Once the images are set aside, print the remaining lines below exactly.

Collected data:
+++++

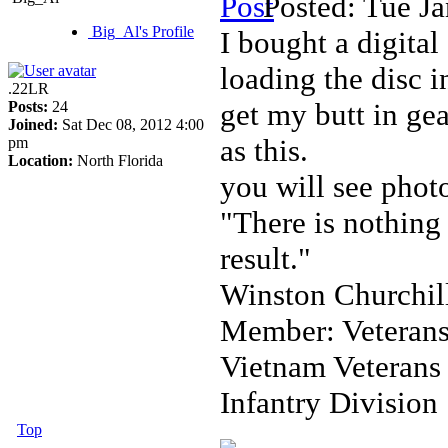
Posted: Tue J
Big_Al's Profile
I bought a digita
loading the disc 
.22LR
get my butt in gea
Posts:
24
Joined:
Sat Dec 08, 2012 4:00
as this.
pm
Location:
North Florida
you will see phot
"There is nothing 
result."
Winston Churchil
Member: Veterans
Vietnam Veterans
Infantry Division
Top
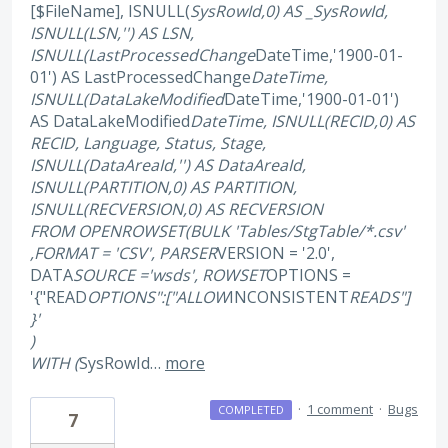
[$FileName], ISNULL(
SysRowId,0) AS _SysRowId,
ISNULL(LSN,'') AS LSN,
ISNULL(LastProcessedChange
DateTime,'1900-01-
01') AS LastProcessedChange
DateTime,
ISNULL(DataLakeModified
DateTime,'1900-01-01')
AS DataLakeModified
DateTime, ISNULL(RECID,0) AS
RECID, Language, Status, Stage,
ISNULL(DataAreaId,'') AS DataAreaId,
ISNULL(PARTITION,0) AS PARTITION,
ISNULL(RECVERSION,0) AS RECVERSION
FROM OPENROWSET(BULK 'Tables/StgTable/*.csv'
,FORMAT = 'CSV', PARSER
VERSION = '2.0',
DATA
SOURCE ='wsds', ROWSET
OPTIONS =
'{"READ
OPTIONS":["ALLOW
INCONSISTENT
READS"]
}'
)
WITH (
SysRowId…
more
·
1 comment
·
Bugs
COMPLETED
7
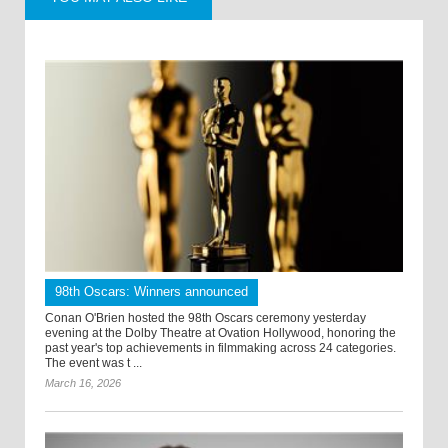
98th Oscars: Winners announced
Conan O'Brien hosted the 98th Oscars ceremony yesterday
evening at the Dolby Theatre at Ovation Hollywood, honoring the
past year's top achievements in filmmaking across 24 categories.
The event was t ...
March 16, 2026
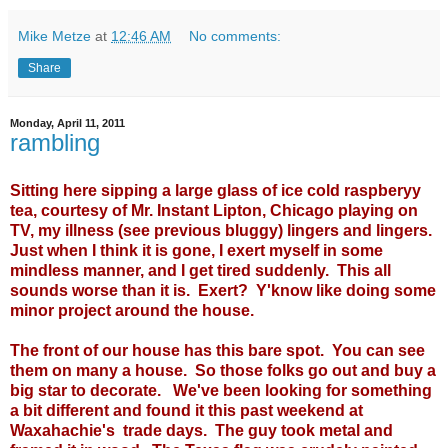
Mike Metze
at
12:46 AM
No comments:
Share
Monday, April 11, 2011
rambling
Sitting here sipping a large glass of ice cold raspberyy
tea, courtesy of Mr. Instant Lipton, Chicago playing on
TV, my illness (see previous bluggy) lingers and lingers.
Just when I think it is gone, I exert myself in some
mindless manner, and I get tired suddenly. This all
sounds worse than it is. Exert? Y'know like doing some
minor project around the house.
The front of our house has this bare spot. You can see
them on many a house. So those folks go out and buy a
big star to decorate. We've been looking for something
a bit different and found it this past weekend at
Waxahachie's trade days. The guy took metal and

+++++

:: ANSWER BOX ::
Posted: Tue J
Big_Al's Profile
I bought a digita
loading the disc 
.22LR
get my butt in gea
Posts:
24
Joined:
Sat Dec 08, 2012 4:00
as this.
pm
Location:
North Florida
you will see phot
"There is nothing 
result."
Winston Churchil
Member: Veterans
Vietnam Veterans
Infantry Division
Top
[$FileName], ISNULL(
SysRowId,0) AS _SysRowId,
ISNULL(LSN,'') AS LSN,
ISNULL(LastProcessedChange
DateTime,'1900-01-
01') AS LastProcessedChange
DateTime,
ISNULL(DataLakeModified
DateTime,'1900-01-01')
AS DataLakeModified
DateTime, ISNULL(RECID,0) AS
RECID, Language, Status, Stage,
ISNULL(DataAreaId,'') AS DataAreaId,
ISNULL(PARTITION,0) AS PARTITION,
ISNULL(RECVERSION,0) AS RECVERSION
FROM OPENROWSET(BULK 'Tables/StgTable/*.csv'
,FORMAT = 'CSV', PARSER
VERSION = '2.0',
DATA
SOURCE ='wsds', ROWSET
OPTIONS =
'{"READ
OPTIONS":["ALLOW
INCONSISTENT
READS"]
}'
)
WITH (
SysRowId…
more
·
1 comment
·
Bugs
COMPLETED
7
98th Oscars: Winners announced
Conan O'Brien hosted the 98th Oscars ceremony yesterday
evening at the Dolby Theatre at Ovation Hollywood, honoring the
past year's top achievements in filmmaking across 24 categories.
The event was t ...
March 16, 2026
Mike Metze
at
12:46 AM
No comments:
Share
Monday, April 11, 2011
rambling
Sitting here sipping a large glass of ice cold raspberyy
tea, courtesy of Mr. Instant Lipton, Chicago playing on
TV, my illness (see previous bluggy) lingers and lingers.
Just when I think it is gone, I exert myself in some
mindless manner, and I get tired suddenly. This all
sounds worse than it is. Exert? Y'know like doing some
minor project around the house.
The front of our house has this bare spot. You can see
them on many a house. So those folks go out and buy a
big star to decorate. We've been looking for something
a bit different and found it this past weekend at
Waxahachie's trade days. The guy took metal and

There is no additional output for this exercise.